The Corpus of Contemporary American English (COCA) was created by Mark Davies, and it is the only large and "balanced" corpus of American English. COCA is probably the most widely-used corpus of English, and it is related to other corpora from English-Corpora.org, which offer unparalleled insight into variation in English.

The corpus contains more than one billion words of text (25+ million words each year 1990-2019) from eight genres: spoken, fiction, popular magazines, newspapers, academic texts, TV and movies subtitles, blogs, and other web pages.

Click on any of the links in the search form on the search page for context-sensitive help, and to see the range of queries that the corpus offers. And you might want to check out the new expanded help files.

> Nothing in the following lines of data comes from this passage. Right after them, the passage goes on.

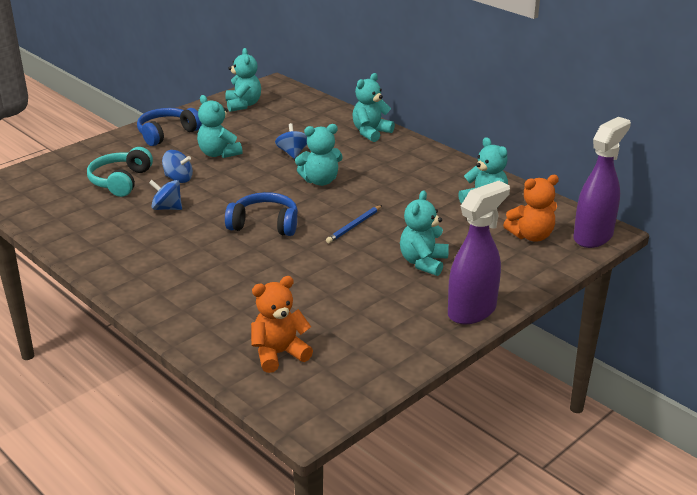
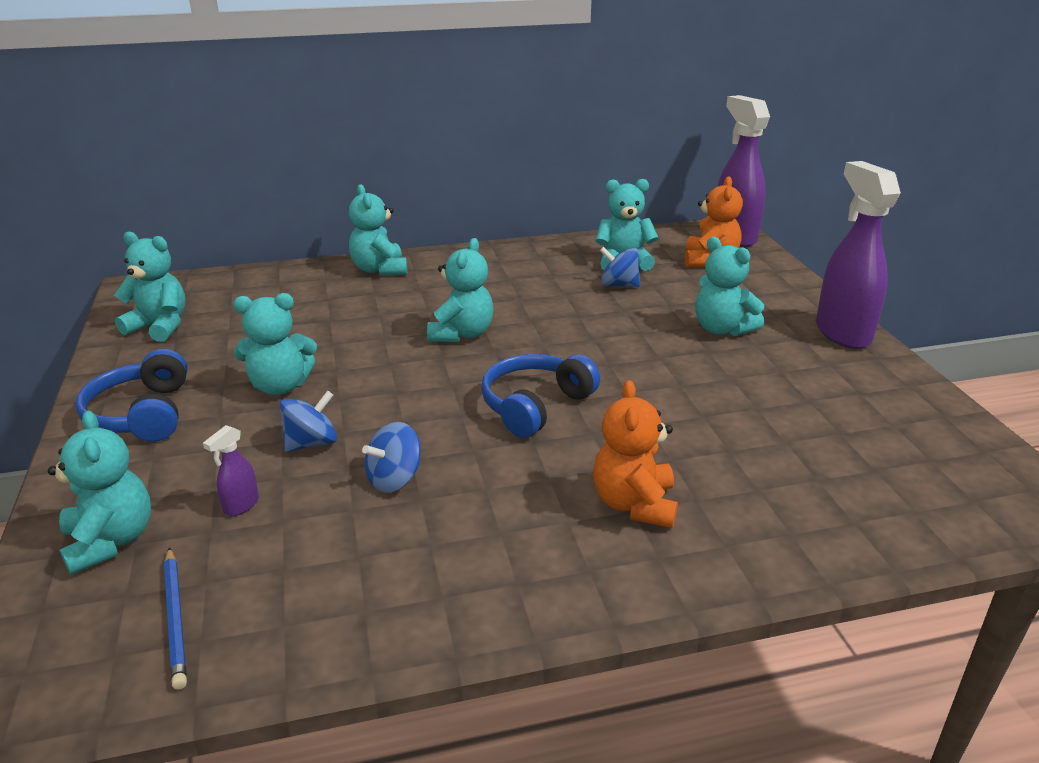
camera: 60 degrees left, 0 degrees up
(80, 165) = (110, 541): none -> turquoise teddy bear
(121, 181) = (241, 505): turquoise headphones -> purple spray bottle
(279, 354) = (886, 487): orange teddy bear -> orange teddy bear (634, 504)
(292, 153) = (360, 331): blue spinning top -> blue spinning top (618, 285)
(354, 226) = (601, 345): blue pencil -> blue pencil (176, 618)

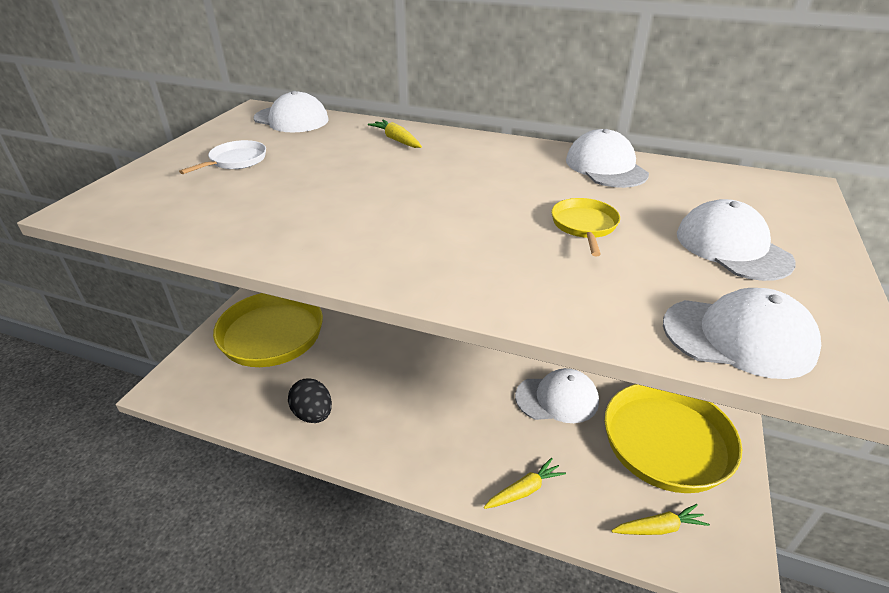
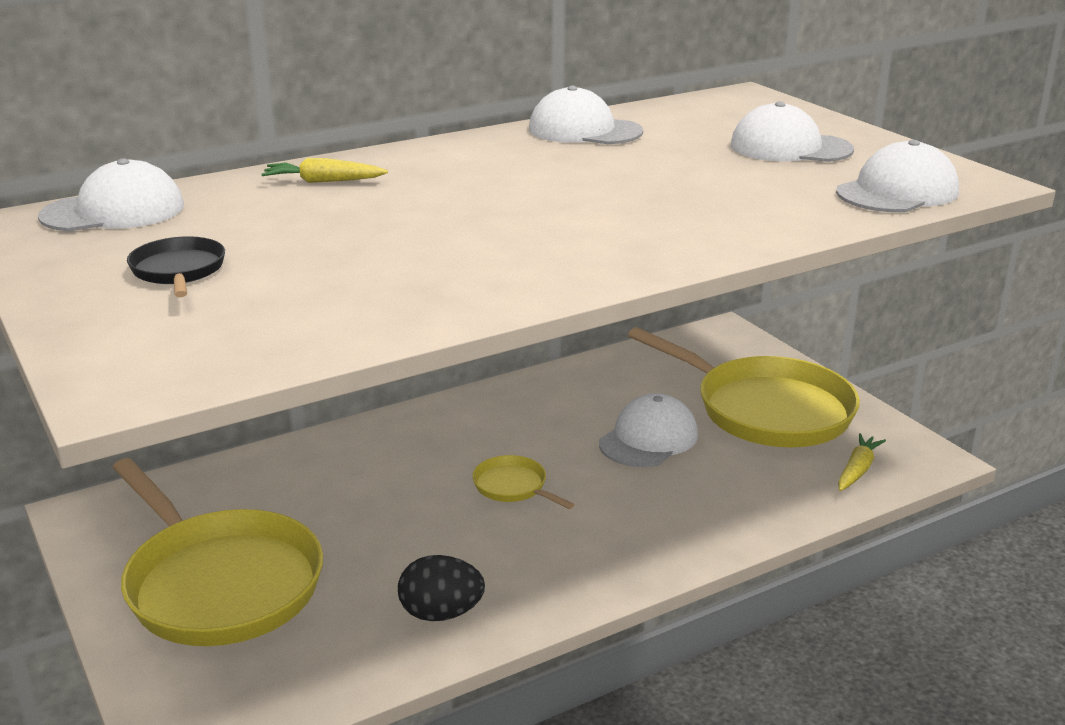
camera: 50 degrees left, 10 degrees down
(236, 161) = (178, 271): white pan -> black pan
(524, 490) = (737, 518): yellow carrot -> none
(584, 226) = (672, 175): yellow pan -> yellow pan (513, 487)

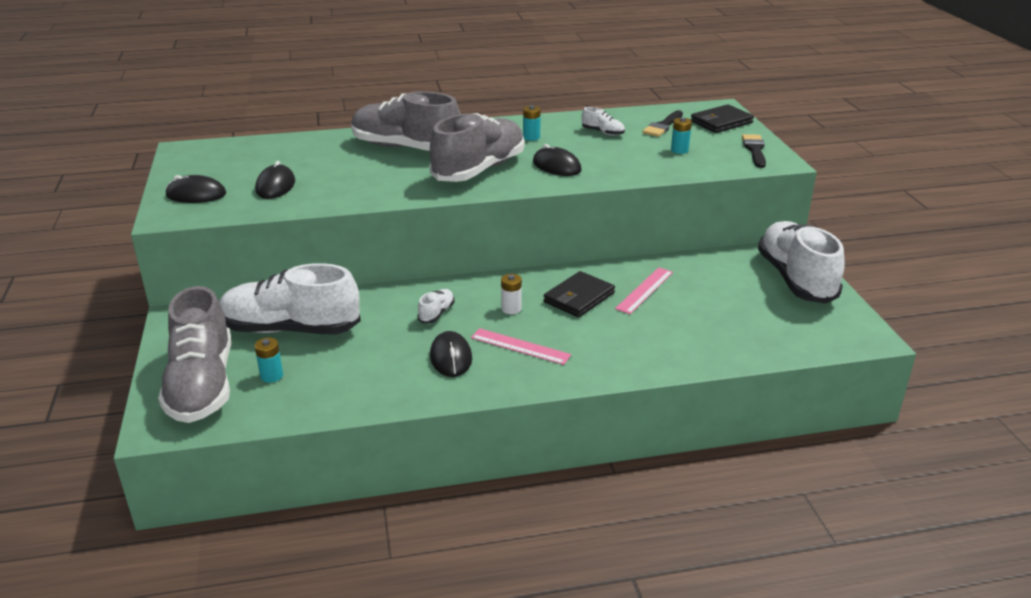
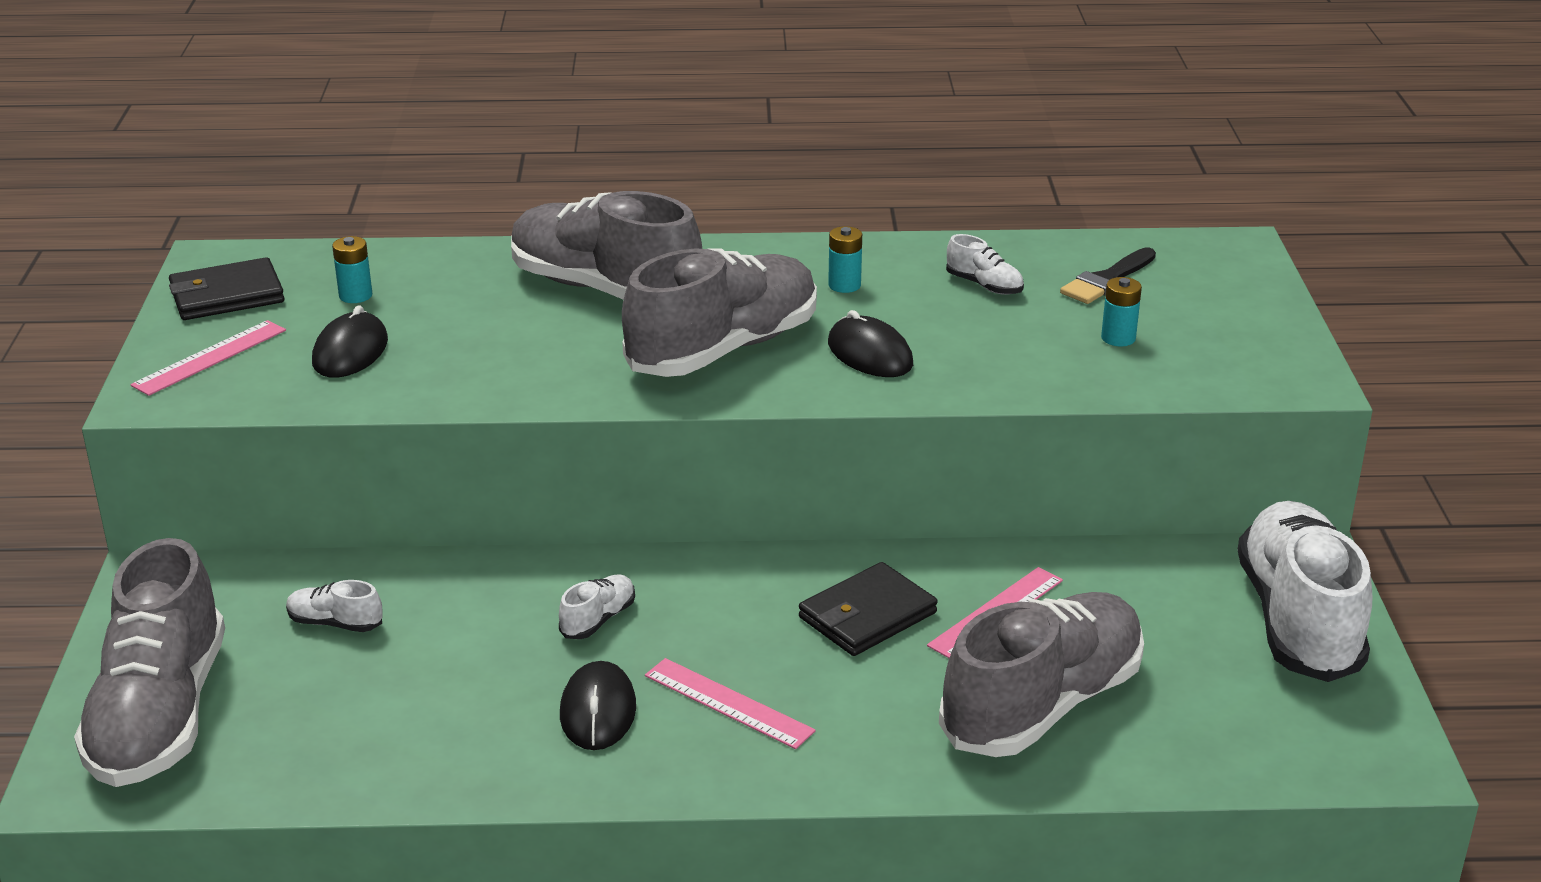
camera: 10 degrees right, 0 degrees up
(196, 194) = (210, 357): black mouse -> pink ruler
(271, 376) = (280, 711): turquoise battery -> turquoise battery (355, 296)
(290, 329) = (335, 623): white shoe -> white shoe, size x0.40
(511, 309) = (735, 625): white battery -> none
(684, 330) = (1042, 705): none -> grey shoe
(721, 122) = (1225, 280): black wallet -> black wallet (227, 295)
(754, 150) = (1267, 350): black brush -> none

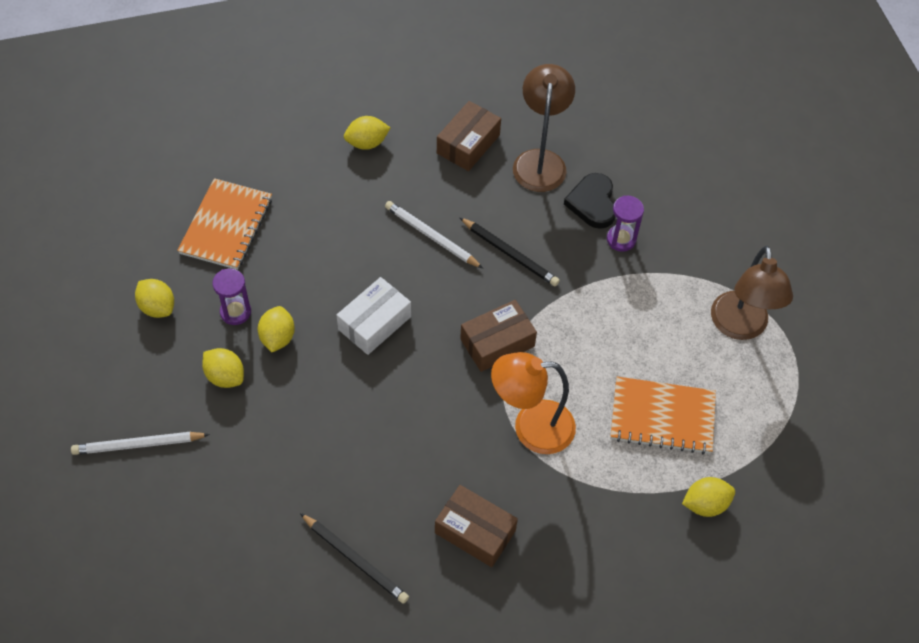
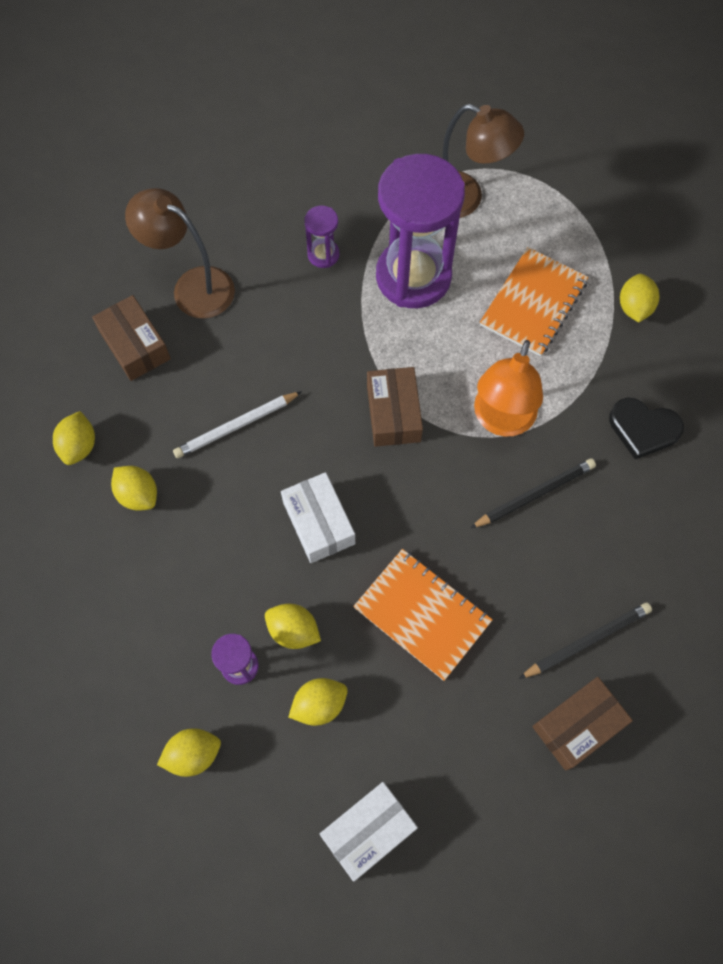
camera: 65 degrees left, 10 degrees up
(138, 445) = (368, 831): white pencil -> white box
(226, 226) = (116, 638): orange notebook -> orange notebook (422, 614)
(344, 195) = (138, 494): none -> yellow lemon
(475, 531) = (594, 515): brown box -> brown box (577, 725)
(510, 254) = (293, 360): black pencil -> black pencil (534, 494)
(592, 203) = (268, 261): black heart -> black heart (643, 429)
(637, 313) = (413, 276): none -> purple hourglass

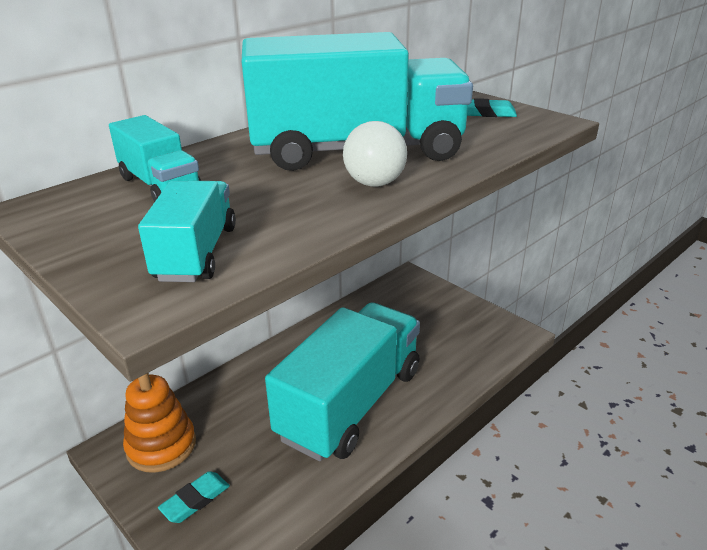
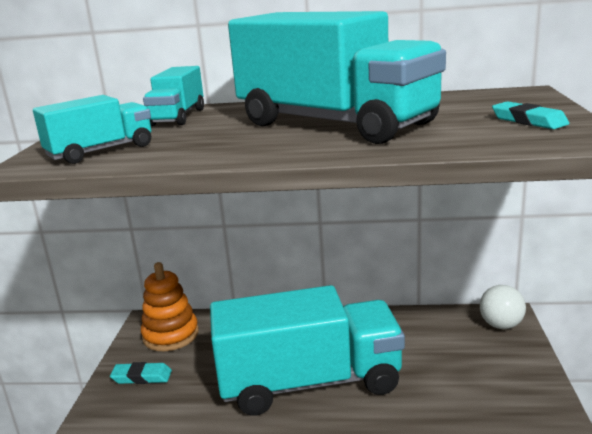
camera: 50 degrees right, 10 degrees down
(374, 183) = (286, 145): white ball -> white ball (501, 325)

There are six main ways to search the corpus:

1. Search for phrases and strings. And because the corpus is optimized for speed, searches for substrings (*ism, un*able) and phrases are very fast, e.g.: got VERB-ed, BUY * ADJ NOUN, "gorgeous" NOUN -- and even high frequency phrases like: from ADJ to ADJ, phrasal verbs, or NOUN NOUN.

2. Browse a frequency list of the top 60,000 words in the corpus, including searches by word form, part of speech, ranges in the 60,000 word list, and even by meaning or pronunciation. This should be particularly useful for language learners and teachers.

3. Browse through the Academic Vocabulary List (AVL) (Gardner and Davies, 2013), and then see detailed entries for each of the 3,000 words. This is a great option for those who are interested mainly in academic English.

4. Search by individual word, and see collocates, topics, clusters, websites, concordance lines, and related words for each of these words. Note that some of these searches are unique to COCA and iWeb.

5. Input entire texts and then use data from COCA to get detailed information on the words and phrases in the text.

6. Find random words and also browse through randomly-selected "Words of the Day", and then save new words and come back and review them later.

You might pay special attention to the comparisons between genres and years and virtual corpora, which allow you to create personalized collections of texts related to a particular area of interest.